» **Directive 1**: Reproduce the COSMIC Document class reference below in full, word for word, with its layout intact.

Skip to content

Document

Input document representation for COSMIC.

Class Definition

class Document:
    """
    Represents an input document with sentence segmentation.

    Attributes:
        id: Unique document identifier.
        text: Full document text.
        sentences: List of Sentence objects.
        metadata: Optional metadata dictionary.
    """

Class Methods

from_text

@classmethod
def from_text(
    cls,
    text: str,
    doc_id: Optional[str] = None,
    metadata: Optional[dict] = None,
) -> Document:
    """
    Create a Document from plain text.

    Args:
        text: Document text content.
        doc_id: Optional unique identifier. Auto-generated if None.
        metadata: Optional metadata dictionary.

    Returns:
        Document instance with sentence segmentation.

    Example:
        doc = Document.from_text(
            "First sentence. Second sentence.",
            doc_id="my-doc",
            metadata={"source": "user"}
        )
    """

from_file

@classmethod
def from_file(
    cls,
    path: Path,
    doc_id: Optional[str] = None,
    metadata: Optional[dict] = None,
) -> Document:
    """
    Create a Document from a file.

    Args:
        path: Path to the file.
        doc_id: Optional identifier. Defaults to filename.
        metadata: Optional metadata.

    Returns:
        Document instance.

    Supported formats:
        - .txt: Plain text
        - .md: Markdown
    """

from_pages

@classmethod
def from_pages(
    cls,
    pages: list[str],
    doc_id: Optional[str] = None,
    metadata: Optional[dict] = None,
) -> Document:
    """
    Create a Document from multiple pages.

    Args:
        pages: List of page contents.
        doc_id: Optional identifier.
        metadata: Optional metadata.

    Returns:
        Document with page boundaries preserved.
    """

Properties

Property Type Description
id str Document identifier
text str Full text content
sentences list[Sentence] Segmented sentences
num_sentences int Number of sentences
num_pages int Number of pages
total_chars int Total character count

Sentence Class

@dataclass
class Sentence:
    """

Extracted records:
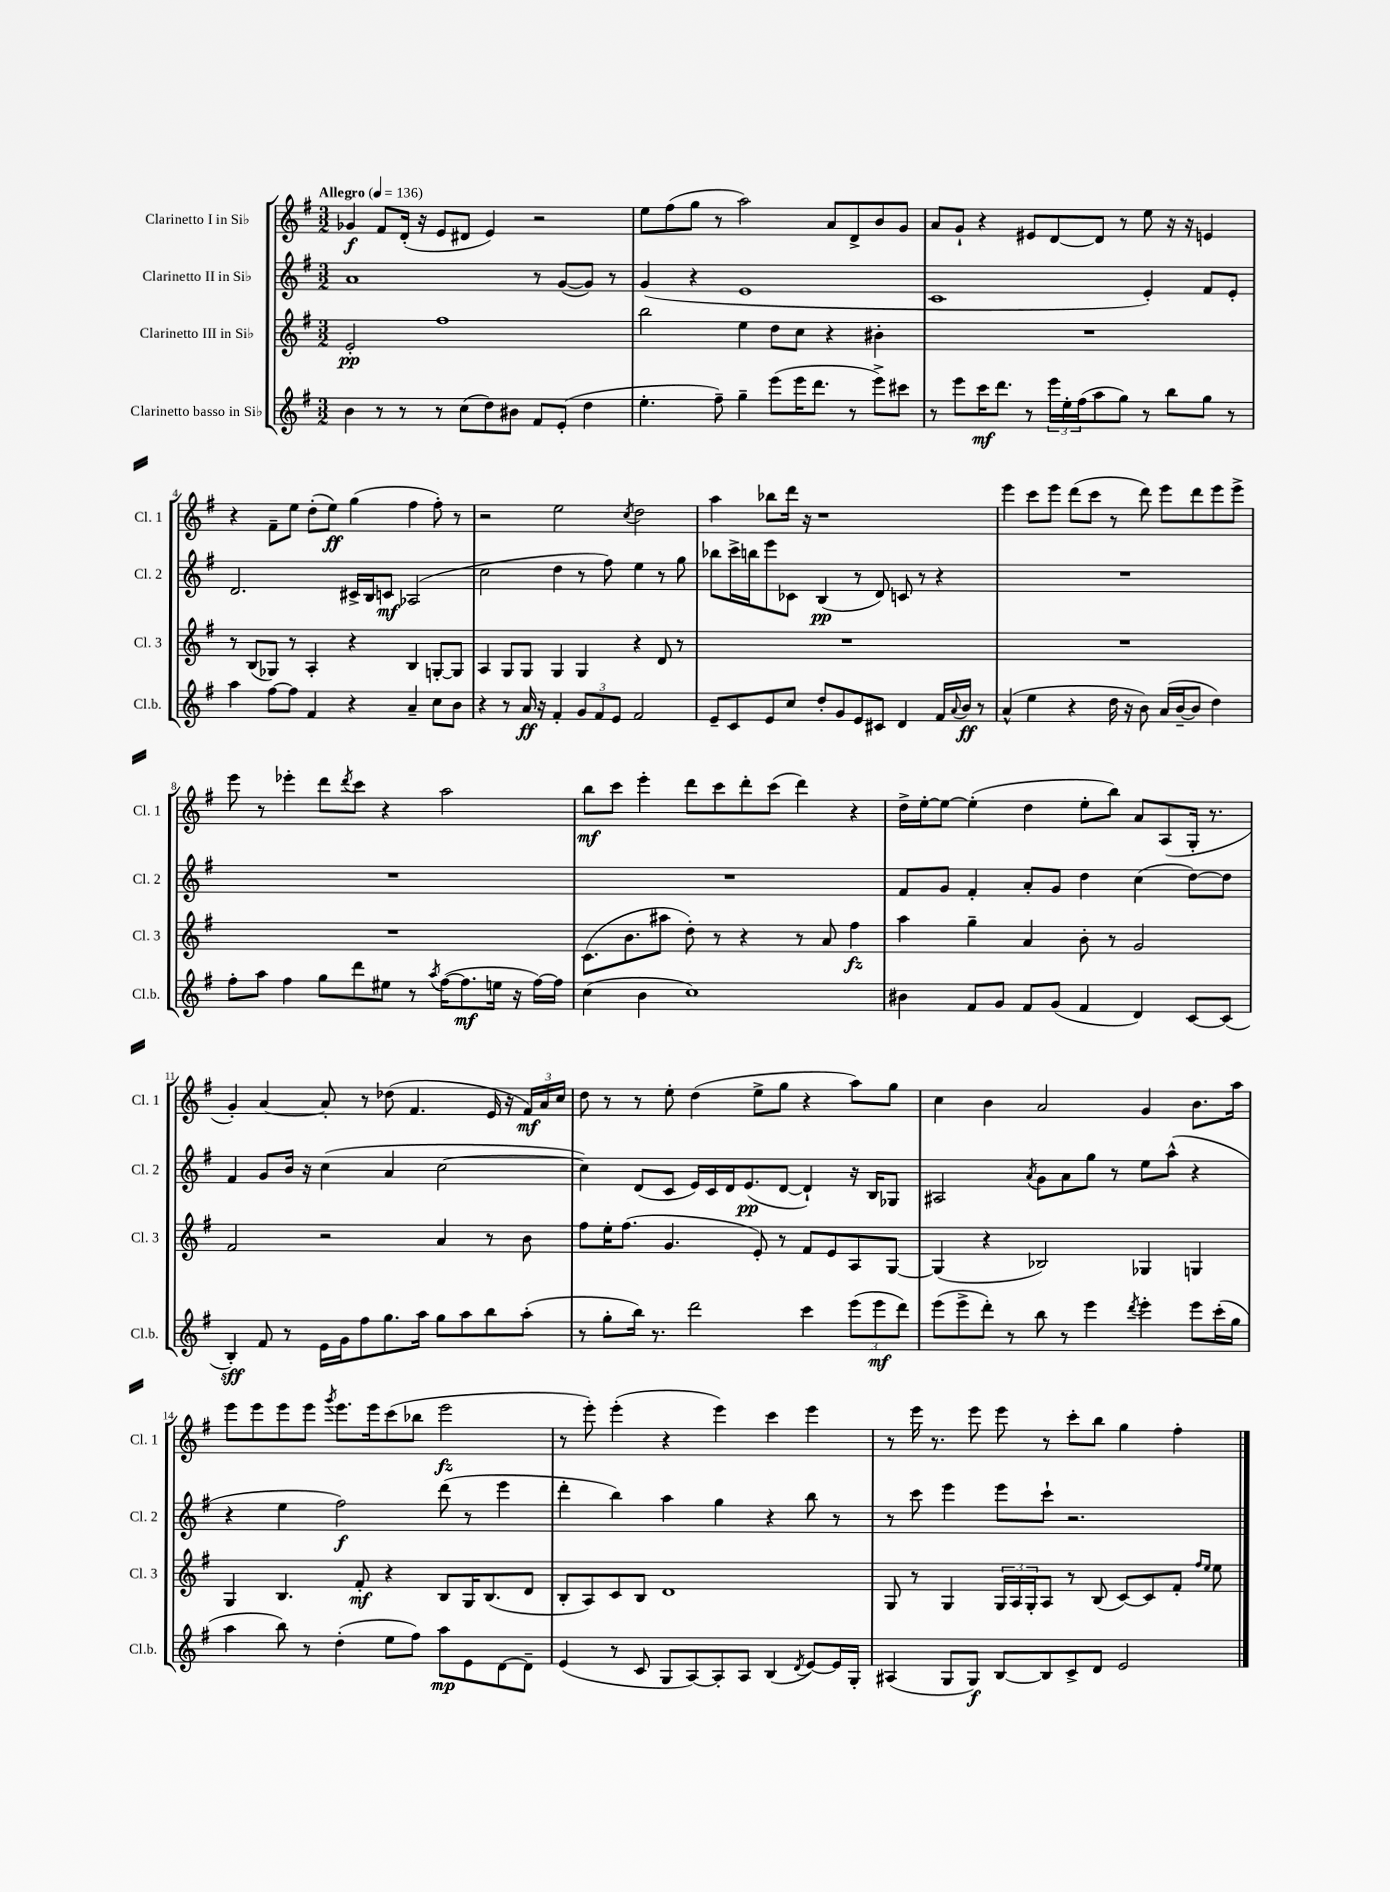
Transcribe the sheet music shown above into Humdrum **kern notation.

**kern	**dynam	**kern	**dynam	**kern	**dynam	**kern	**dynam
*part4	*part4	*part3	*part3	*part2	*part2	*part1	*part1
*staff4	*staff4	*staff3	*staff3	*staff2	*staff2	*staff1	*staff1
*I"Clarinetto basso in Si♭	*	*I"Clarinetto III in Si♭	*	*I"Clarinetto II in Si♭	*	*I"Clarinetto I in Si♭	*
*I'Cl.b.	*	*I'Cl. 3	*	*I'Cl. 2	*	*I'Cl. 1	*
*clefG2	*	*clefG2	*	*clefG2	*	*clefG2	*
*k[f#]	*	*k[f#]	*	*k[f#]	*	*k[f#]	*
*M3/2	*	*M3/2	*	*M3/2	*	*M3/2	*
*MM136	*	*MM136	*	*MM136	*	*MM136	*
=1	=1	=1	=1	=1	=1	=1	=1
!	!	!	!	!	!	!LO:TX:a:B:t=Allegro	!
4b\	.	2e'/	pp	1a	.	4g-X/	f
8r	.	.	.	.	.	8f#/L	.
8r	.	.	.	.	.	(16d'/Jk	.
.	.	.	.	.	.	16r	.
8r	.	1ff#	.	.	.	8e/L	.
(8cc\L	.	.	.	.	.	8d#X/J	.
8dd\)	.	.	.	.	.	4e/)	.
8b#X\J	.	.	.	.	.	.	.
8f#/L	.	.	.	8r	.	2r	.
(8e'/J	.	.	.	([8g/L	.	.	.
4dd\	.	.	.	8g/J])	.	.	.
.	.	.	.	8r	.	.	.
=2	=2	=2	=2	=2	=2	=2	=2
4.ee'\	.	2bb\	.	(4g/	.	8ee\L	.
.	.	.	.	.	.	(8ff#\	.
.	.	.	.	4r	.	8gg\J	.
8ff#~\)	.	.	.	.	.	8r	.
4gg~\	.	4ee\	.	1e	.	2aa\)	.
(8eee\L	.	8dd\L	.	.	.	.	.
16eee\K	.	8cc\J	.	.	.	.	.
8.ddd\J	.	.	.	.	.	.	.
.	.	4r	.	.	.	8a/L	.
8r	.	.	.	.	.	8d^/	.
8eee^\L)	.	4b#X'\	.	.	.	8b/	.
8ccc#X\J	.	.	.	.	.	8g/J	.
=3	=3	=3	=3	=3	=3	=3	=3
8r	.	1.r	.	1c	.	8a/L	.
8eee\L	.	.	.	.	.	8g`/J	.
16ccc\K	mf	.	.	.	.	4r	.
8.ddd\J	.	.	.	.	.	.	.
8r	.	.	.	.	.	8e#X/L	.
24eee\LL	.	.	.	.	.	[8d/	.
24ee'\	.	.	.	.	.	.	.
(24ff#\J	.	.	.	.	.	.	.
8aa\	.	.	.	.	.	8d/J]	.
8gg\J)	.	.	.	.	.	8r	.
8r	.	.	.	4e'/)	.	8ee\	.
8bb\L	.	.	.	.	.	16r	.
.	.	.	.	.	.	16r	.
8gg\J	.	.	.	8f#/L	.	4en/	.
8r	.	.	.	8e'/J	.	.	.
!!LO:LB:g=z
=4	=4	=4	=4	=4	=4	=4	=4
4aa\	.	8r	.	2.d/	.	4r	.
.	.	(8B/L	.	.	.	.	.
[8ff#\L	.	8G-X/J)	.	.	.	8f#~\L	.
8ff#\J]	.	8r	.	.	.	8ee\J	.
4f#/	.	4A'/	.	.	.	(8dd'\L	.
.	.	.	.	.	.	8ee\J)	ff
4r	.	4r	.	16c#X^/LL	.	(4gg\	.
.	.	.	.	16B/J	.	.	.
.	.	.	.	8cn/J	mf	.	.
4a~/	.	4B/	.	(2A-X/	.	4ff#\	.
8cc\L	.	[8Gn'/L	.	.	.	8ff#'\)	.
8b\J	.	8G/J]	.	.	.	8r	.
=5	=5	=5	=5	=5	=5	=5	=5
4r	.	4A/	.	2cc\	.	2r	.
8r	.	8G/L	.	.	.	.	.
16a/	ff	8G/J	.	.	.	.	.
16r	.	.	.	.	.	.	.
4f#'/	.	4G/	.	4dd\	.	2ee\	.
12g/L	.	4G/	.	8r	.	.	.
12f#/	.	.	.	.	.	.	.
.	.	.	.	8ff#\)	.	.	.
12e/J	.	.	.	.	.	.	.
.	.	.	.	.	.	8qcc/	.
2f#/	.	4r	.	4ee\	.	2dd\	.
.	.	8d/	.	8r	.	.	.
.	.	8r	.	8gg\	.	.	.
=6	=6	=6	=6	=6	=6	=6	=6
8e~/L	.	1.r	.	8bb-X\L	.	4aa\	.
8c/	.	.	.	16ccc^\L	.	.	.
.	.	.	.	16bbn\J	.	.	.
8e/	.	.	.	8eee\	.	8bb-X\L	.
8cc/J	.	.	.	8c-X\J	.	16ddd\Jk	.
.	.	.	.	.	.	16r	.
8dd'/L	.	.	.	(4B/	pp	1r	.
8g/	.	.	.	.	.	.	.
8e/	.	.	.	8r	.	.	.
8c#X/J	.	.	.	8d/)	.	.	.
4d/	.	.	.	8cn/	.	.	.
.	.	.	.	8r	.	.	.
16f#/LL	.	.	.	4r	.	.	.
8qqa/	.	.	.	.	.	.	.
16b/JJ	ff	.	.	.	.	.	.
8r	.	.	.	.	.	.	.
=7	=7	=7	=7	=7	=7	=7	=7
(4a^^/	.	1.r	.	1.r	.	4eee\	.
4ee\	.	.	.	.	.	8ccc\L	.
.	.	.	.	.	.	8eee\J	.
4r	.	.	.	.	.	(8ddd\L	.
.	.	.	.	.	.	8ccc\J	.
16dd\	.	.	.	.	.	8r	.
16r	.	.	.	.	.	.	.
8b\)	.	.	.	.	.	8ddd\)	.
(16a/LL	.	.	.	.	.	8eee\L	.
[16b~/J	.	.	.	.	.	.	.
8b/J]	.	.	.	.	.	8ddd\	.
4dd\)	.	.	.	.	.	8eee\	.
.	.	.	.	.	.	8eee^\J	.
!!LO:LB:g=z
=8	=8	=8	=8	=8	=8	=8	=8
8ff#'\L	.	1.r	.	1.r	.	8eee\	.
8aa\J	.	.	.	.	.	8r	.
4ff#\	.	.	.	.	.	4eee-X'\	.
8gg\L	.	.	.	.	.	8ddd\L	.
.	.	.	.	.	.	8qddd/	.
8ddd\	.	.	.	.	.	8ccc\J	.
8ee#X\J	.	.	.	.	.	4r	.
8r	.	.	.	.	.	.	.
8qaa/	.	.	.	.	.	.	.
([16ff#\KL	.	.	.	.	.	2aa\	.
8.ff#\]	mf	.	.	.	.	.	.
16een\Jk	.	.	.	.	.	.	.
16r	.	.	.	.	.	.	.
[16ff#\LL)	.	.	.	.	.	.	.
16ff#\JJ]	.	.	.	.	.	.	.
=9	=9	=9	=9	=9	=9	=9	=9
(4cc\	.	(8.c\L	.	1.r	.	8bb\L	mf
.	.	.	.	.	.	8ccc\J	.
.	.	8.b\	.	.	.	.	.
4b\	.	.	.	.	.	4eee'\	.
.	.	8aa#X\J	.	.	.	.	.
1cc)	.	8dd'\)	.	.	.	8ddd\L	.
.	.	8r	.	.	.	8ccc\	.
.	.	4r	.	.	.	8ddd'\	.
.	.	.	.	.	.	(8ccc\J	.
.	.	8r	.	.	.	4ddd\)	.
.	.	8a/	.	.	.	.	.
.	.	4ff#\	fz	.	.	4r	.
=10	=10	=10	=10	=10	=10	=10	=10
4b#X\	.	4aa\	.	8f#/L	.	16dd^\LL	.
.	.	.	.	.	.	[16ee'\J	.
.	.	.	.	8g/J	.	8ee\J_	.
8f#/L	.	4gg~\	.	4f#'/	.	(4ee'\]	.
8g/J	.	.	.	.	.	.	.
8f#/L	.	4a/	.	8a'/L	.	4dd\	.
(8g/J	.	.	.	8g/J	.	.	.
4f#/	.	8b'\	.	4dd\	.	8ee'\L	.
.	.	8r	.	.	.	8bb\J)	.
4d/)	.	2g/	.	(4cc\	.	8a/L	.
.	.	.	.	.	.	(8A/	.
[8c/L	.	.	.	[8dd\L)	.	16G'/Jk	.
.	.	.	.	.	.	8.r	.
(8c/J]	.	.	.	8dd\J]	.	.	.
!!LO:LB:g=z
=11	=11	=11	=11	=11	=11	=11	=11
4B'/)	sff	2f#/	.	4f#/	.	4g'/)	.
8f#/	.	.	.	8g/L	.	[4a/	.
8r	.	.	.	16b/Jk	.	.	.
.	.	.	.	16r	.	.	.
16e\LL	.	2r	.	(4cc\	.	8a'/]	.
16g\J	.	.	.	.	.	.	.
8ff#\	.	.	.	.	.	8r	.
8.gg\	.	.	.	4a/	.	(8dd-X\	.
.	.	.	.	.	.	4.f#/	.
16aa\Jk	.	.	.	.	.	.	.
8gg\L	.	4a/	.	[2cc\	.	.	.
8aa\	.	.	.	.	.	.	.
8bb\	.	8r	.	.	.	16e/	.
.	.	.	.	.	.	16r	.
(8aa'\J	.	8b\	.	.	.	24f#/LL)	mf
.	.	.	.	.	.	24a/	.
.	.	.	.	.	.	24cc/JJ	.
=12	=12	=12	=12	=12	=12	=12	=12
8r	.	8ff#\L	.	4cc\])	.	8dd\	.
8gg'\L	.	16ee'\K	.	.	.	8r	.
.	.	(8.ff#\J	.	.	.	.	.
16bb\Jk)	.	.	.	(8d/L	.	8r	.
8.r	.	.	.	.	.	.	.
.	.	4.g/	.	8c/J	.	8ee'\	.
2ddd\	.	.	.	16e/LL)	.	(4dd\	.
.	.	.	.	16c/	.	.	.
.	.	.	.	16d/J	.	.	.
.	.	.	.	(8.e/	pp	.	.
.	.	8e'/)	.	.	.	8ee^\L	.
.	.	8r	.	[8d/J	.	8gg\J	.
4ccc\	.	8f#/L	.	4d`/])	.	4r	.
.	.	8e/	.	.	.	.	.
(12eee\L	.	8A/	.	16r	.	8aa\L)	.
.	.	.	.	16B/KL	.	.	.
12eee\	mf	.	.	.	.	.	.
.	.	[8G/J	.	8G-X/J	.	8gg\J	.
12ddd\J)	.	.	.	.	.	.	.
=13	=13	=13	=13	=13	=13	=13	=13
(8eee\L	.	(4G/]	.	2A#X/	.	4cc\	.
8eee^\	.	.	.	.	.	.	.
8ddd'\J)	.	4r	.	.	.	4b\	.
8r	.	.	.	.	.	.	.
.	.	.	.	8qa/	.	.	.
8bb\	.	2B-X/)	.	8g\L	.	2a/	.
8r	.	.	.	8a\	.	.	.
4eee\	.	.	.	8gg\J	.	.	.
.	.	.	.	8r	.	.	.
8qddd/	.	.	.	.	.	.	.
4eee'\	.	4G-X/	.	8ee\L	.	4g/	.
.	.	.	.	(8aa^^\J	.	.	.
8eee\L	.	4Gn/	.	4r	.	8.b\L	.
(16ccc'\L	.	.	.	.	.	.	.
16gg\JJ	.	.	.	.	.	16aa\Jk	.
!!LO:LB:g=z
=14	=14	=14	=14	=14	=14	=14	=14
4aa\	.	4G/	.	4r	.	8eee\L	.
.	.	.	.	.	.	8eee\	.
8bb\)	.	4.B/	.	4ee\	.	8eee\	.
8r	.	.	.	.	.	8eee\J	.
.	.	.	.	.	.	8qggg/	.
(4dd'\	.	.	.	2ff#\)	f	8.eee\L	.
.	.	8f#'/	mf	.	.	.	.
.	.	.	.	.	.	16eee\k	.
8ee\L	.	4r	.	.	.	(8ccc\	.
8ff#\J)	.	.	.	.	.	8bb-X\J	.
8aa\L	mp	8B/L	.	(8ddd\	.	2eee\	fz
8e\	.	16G/K	.	8r	.	.	.
.	.	(8.B/	.	.	.	.	.
[8d\	.	.	.	4eee\	.	.	.
8d~\J]	.	8d/J	.	.	.	.	.
=15	=15	=15	=15	=15	=15	=15	=15
(4e/	.	8B'/L	.	4ddd'\	.	8r	.
.	.	8A/)	.	.	.	8eee'\)	.
8r	.	8c/	.	4bb\)	.	(4eee'\	.
8c/	.	8B/J	.	.	.	.	.
8G/L	.	1d	.	4aa\	.	4r	.
[8A/)	.	.	.	.	.	.	.
8A'/]	.	.	.	4gg\	.	4eee\)	.
8A/J	.	.	.	.	.	.	.
(4B/	.	.	.	4r	.	4ccc\	.
8qd/	.	.	.	.	.	.	.
[8e/L)	.	.	.	8bb\	.	4eee\	.
16e/L]	.	.	.	8r	.	.	.
16G'/JJ	.	.	.	.	.	.	.
=16	=16	=16	=16	=16	=16	=16	=16
(4A#X/	.	8G/	.	8r	.	8r	.
.	.	8r	.	8ccc\	.	16eee\	.
.	.	.	.	.	.	8.r	.
8G/L	.	4G/	.	4eee\	.	.	.
8G/J)	f	.	.	.	.	8eee\	.
[8B/L	.	24G/LL	.	8eee\L	.	8eee\	.
.	.	24A/	.	.	.	.	.
.	.	24G'/J	.	.	.	.	.
8B/]	.	8A/J	.	8ccc`\J	.	8r	.
8c^/	.	8r	.	2.r	.	8ccc'\L	.
8d/J	.	(8B/	.	.	.	8bb\J	.
2e/	.	[8c/L)	.	.	.	4gg\	.
.	.	8c/]	.	.	.	.	.
.	.	8f#'/J	.	.	.	4ff#'\	.
.	.	16qqff#/LL	.	.	.	.	.
.	.	16qqee/JJ	.	.	.	.	.
.	.	8ee\	.	.	.	.	.
==	==	==	==	==	==	==	==
*-	*-	*-	*-	*-	*-	*-	*-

» **Directive 2**: List every line of the listing above that contains the string "kern", treating uppercase and lowercase letters as distinct.

» **Right answer 1**:
Skip to content

Document

Input document representation for COSMIC.

Class Definition

class Document:
    """
    Represents an input document with sentence segmentation.

    Attributes:
        id: Unique document identifier.
        text: Full document text.
        sentences: List of Sentence objects.
        metadata: Optional metadata dictionary.
    """

Class Methods

from_text

@classmethod
def from_text(
    cls,
    text: str,
    doc_id: Optional[str] = None,
    metadata: Optional[dict] = None,
) -> Document:
    """
    Create a Document from plain text.

    Args:
        text: Document text content.
        doc_id: Optional unique identifier. Auto-generated if None.
        metadata: Optional metadata dictionary.

    Returns:
        Document instance with sentence segmentation.

    Example:
        doc = Document.from_text(
            "First sentence. Second sentence.",
            doc_id="my-doc",
            metadata={"source": "user"}
        )
    """

from_file

@classmethod
def from_file(
    cls,
    path: Path,
    doc_id: Optional[str] = None,
    metadata: Optional[dict] = None,
) -> Document:
    """
    Create a Document from a file.

    Args:
        path: Path to the file.
        doc_id: Optional identifier. Defaults to filename.
        metadata: Optional metadata.

    Returns:
        Document instance.

    Supported formats:
        - .txt: Plain text
        - .md: Markdown
    """

from_pages

@classmethod
def from_pages(
    cls,
    pages: list[str],
    doc_id: Optional[str] = None,
    metadata: Optional[dict] = None,
) -> Document:
    """
    Create a Document from multiple pages.

    Args:
        pages: List of page contents.
        doc_id: Optional identifier.
        metadata: Optional metadata.

    Returns:
        Document with page boundaries preserved.
    """

Properties

Property Type Description
id str Document identifier
text str Full text content
sentences list[Sentence] Segmented sentences
num_sentences int Number of sentences
num_pages int Number of pages
total_chars int Total character count

Sentence Class

@dataclass
class Sentence:
    """

» **Right answer 2**:
Transcribe the sheet music shown above into Humdrum **kern notation.
**kern	**dynam	**kern	**dynam	**kern	**dynam	**kern	**dynam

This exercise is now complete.